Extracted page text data
■ ■ ■ ■ ■
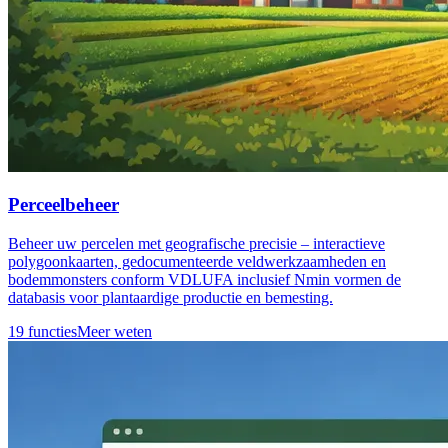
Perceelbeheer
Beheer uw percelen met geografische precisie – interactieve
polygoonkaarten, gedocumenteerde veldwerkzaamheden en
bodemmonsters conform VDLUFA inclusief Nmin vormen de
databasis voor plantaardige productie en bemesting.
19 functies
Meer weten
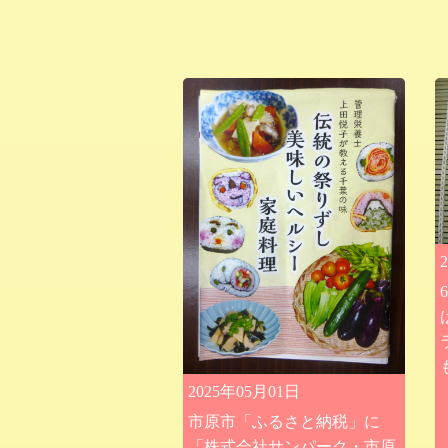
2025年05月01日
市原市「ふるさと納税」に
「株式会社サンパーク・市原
■ ■ ■ ■ ■
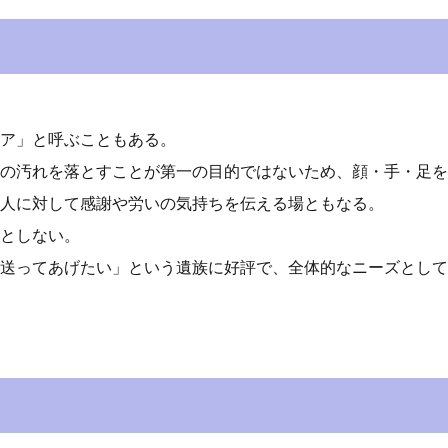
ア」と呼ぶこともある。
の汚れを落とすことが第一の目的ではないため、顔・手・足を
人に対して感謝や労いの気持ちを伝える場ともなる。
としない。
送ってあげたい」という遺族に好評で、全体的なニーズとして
■ ■ ■ ■ ■
- Exercise instructions:
Could you repeat exactly the lines above from the line with "の汚れを落とすことが第一の目的ではないため、顔・手・足を" up to and including the line with "送ってあげたい」という遺族に好評で、全体的なニーズとして", and only those?

- Output for this task:
の汚れを落とすことが第一の目的ではないため、顔・手・足を
人に対して感謝や労いの気持ちを伝える場ともなる。
としない。
送ってあげたい」という遺族に好評で、全体的なニーズとして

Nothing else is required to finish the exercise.